Lundi 19 avril

Cela fait environ un an que T. a appris qu’il quitterait l’Éducation Nationale. Il s’agit de son choix et j’en suis toujours aussi heureux pour lui.

Mais une part de moi se dit que T. n’étant plus prof, ce sera aussi la disparition des étincelles qu’il a forgé durant ses quelques années dans la profession.

Alors, T., depuis que je suis parti en Bretagne et que tu as commencé ton stage d’intégration, je prends davantage mon temps. J’essaye de formuler des phrases plus nuancées, que ce soit pour m’adresser aux collègues ou au élèves.

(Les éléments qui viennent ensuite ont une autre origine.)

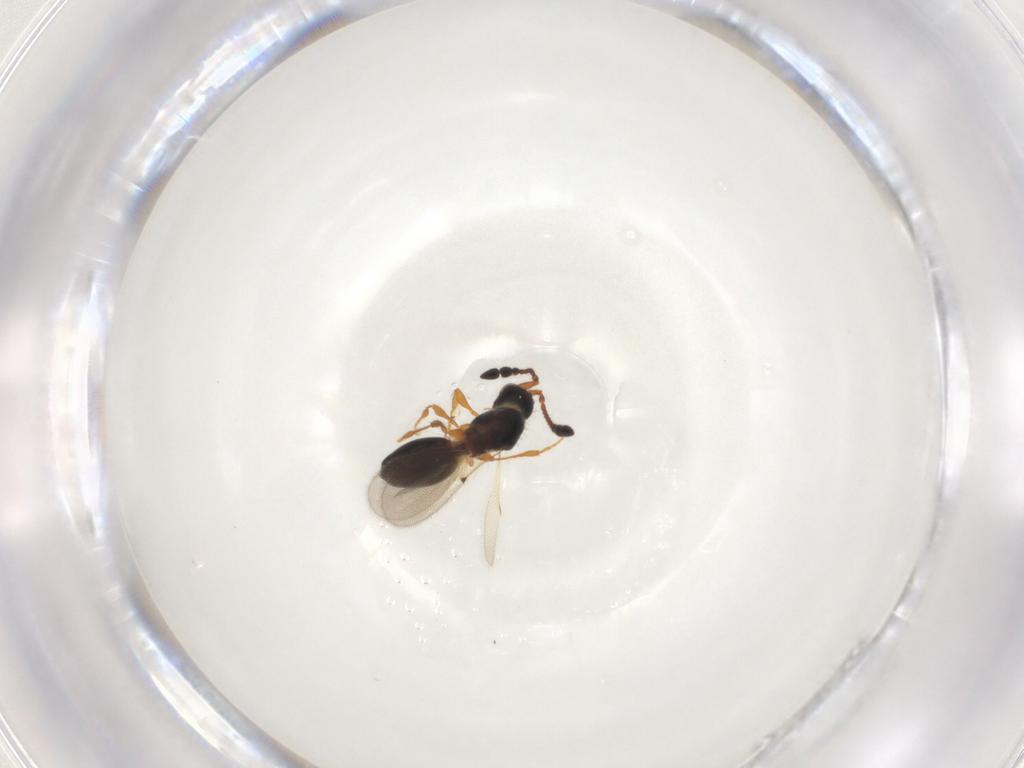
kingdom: Animalia
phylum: Arthropoda
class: Insecta
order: Hymenoptera
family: Diapriidae
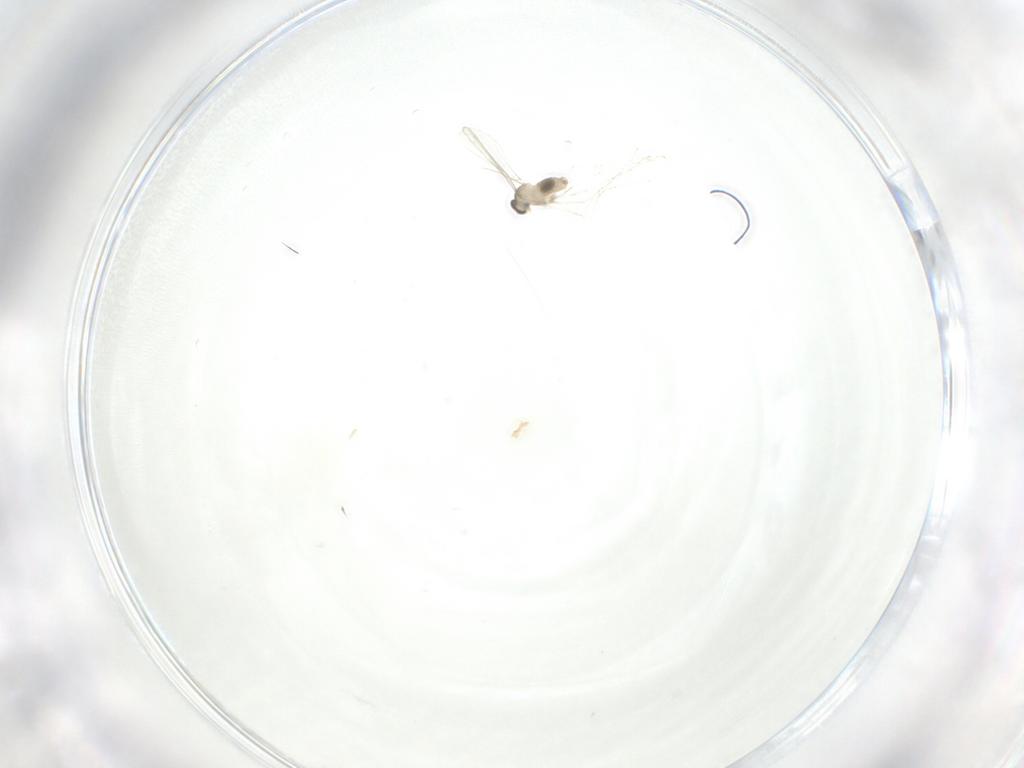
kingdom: Animalia
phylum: Arthropoda
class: Insecta
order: Diptera
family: Cecidomyiidae
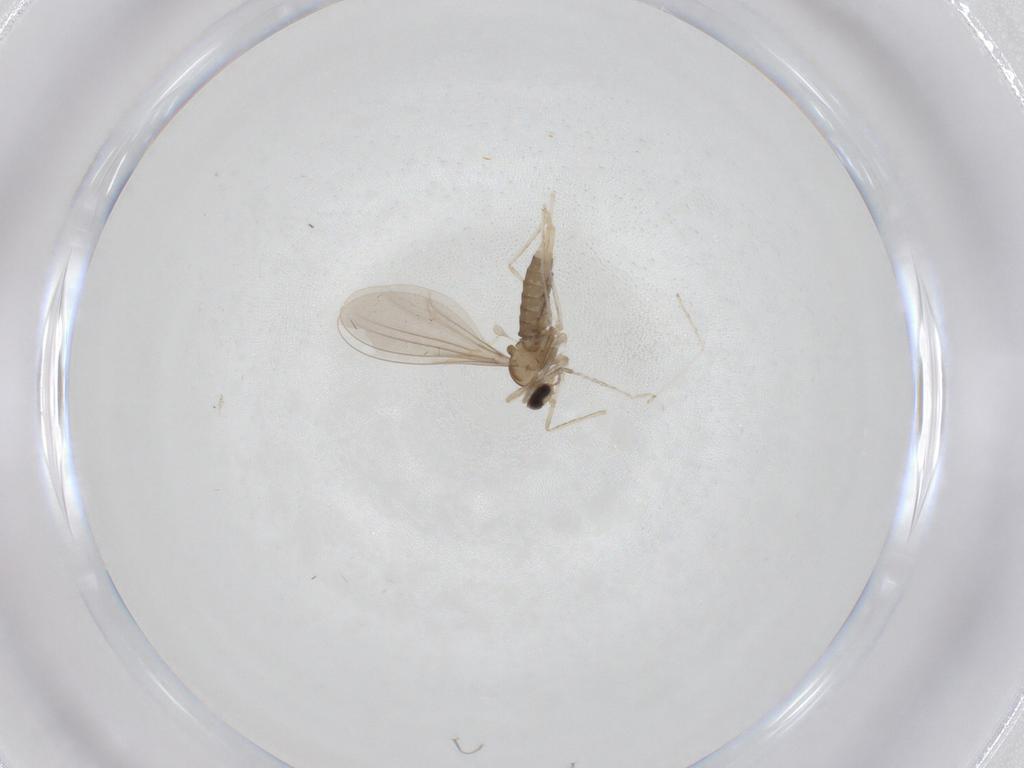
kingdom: Animalia
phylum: Arthropoda
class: Insecta
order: Diptera
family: Cecidomyiidae
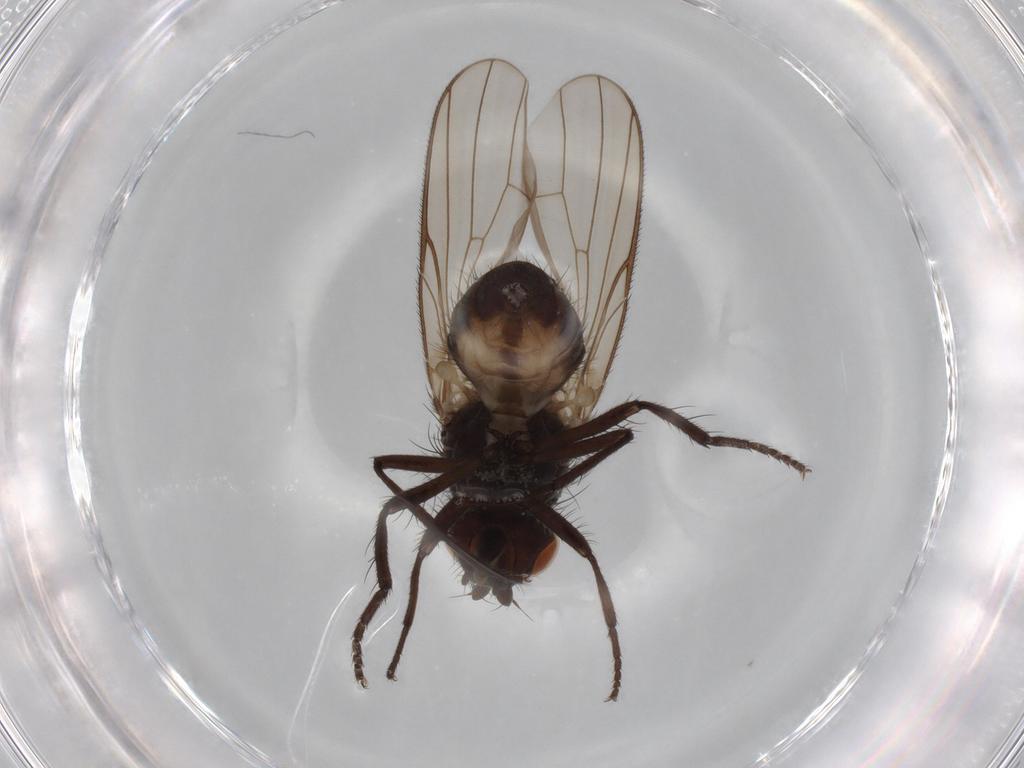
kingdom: Animalia
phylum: Arthropoda
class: Insecta
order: Diptera
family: Anthomyiidae
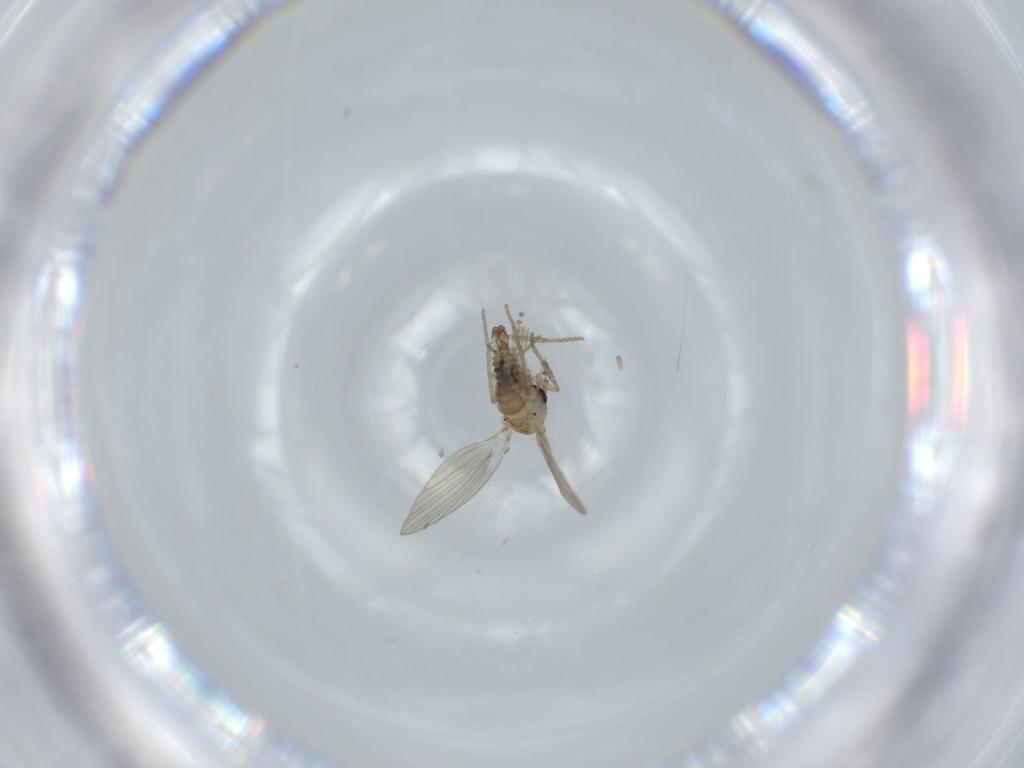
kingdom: Animalia
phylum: Arthropoda
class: Insecta
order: Diptera
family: Psychodidae
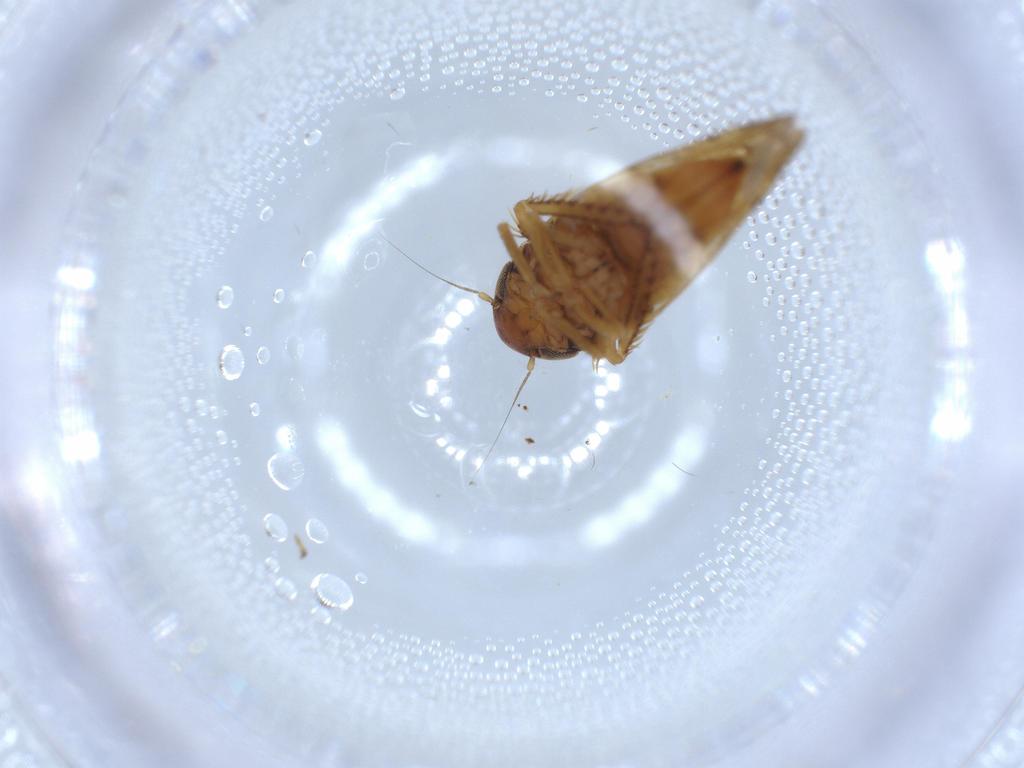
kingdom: Animalia
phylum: Arthropoda
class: Insecta
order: Hemiptera
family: Cicadellidae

Je ne recours plus systématiquement au premier adjectif qui me vient à l’esprit pour qualifier une tournure de phrase ou le comportement d’un élève.

Et puis, c’est bête, mais surtout, quand j’entre en salle des profs et qu’il y a déjà pas mal de gens, je ne me contente plus du sourire nerveux que j’adressais à la ronde, de toutes façons avec le masque on ne peut pas. Je dis “Bonjour tout le monde.”, comme tu le faisais.

C’est un peu idiot, mais quand je repense au bien que tu as fait pendant ce fragment de temps, je me dis que ça vaut le coup, de perpétuer un peu de cette lumière.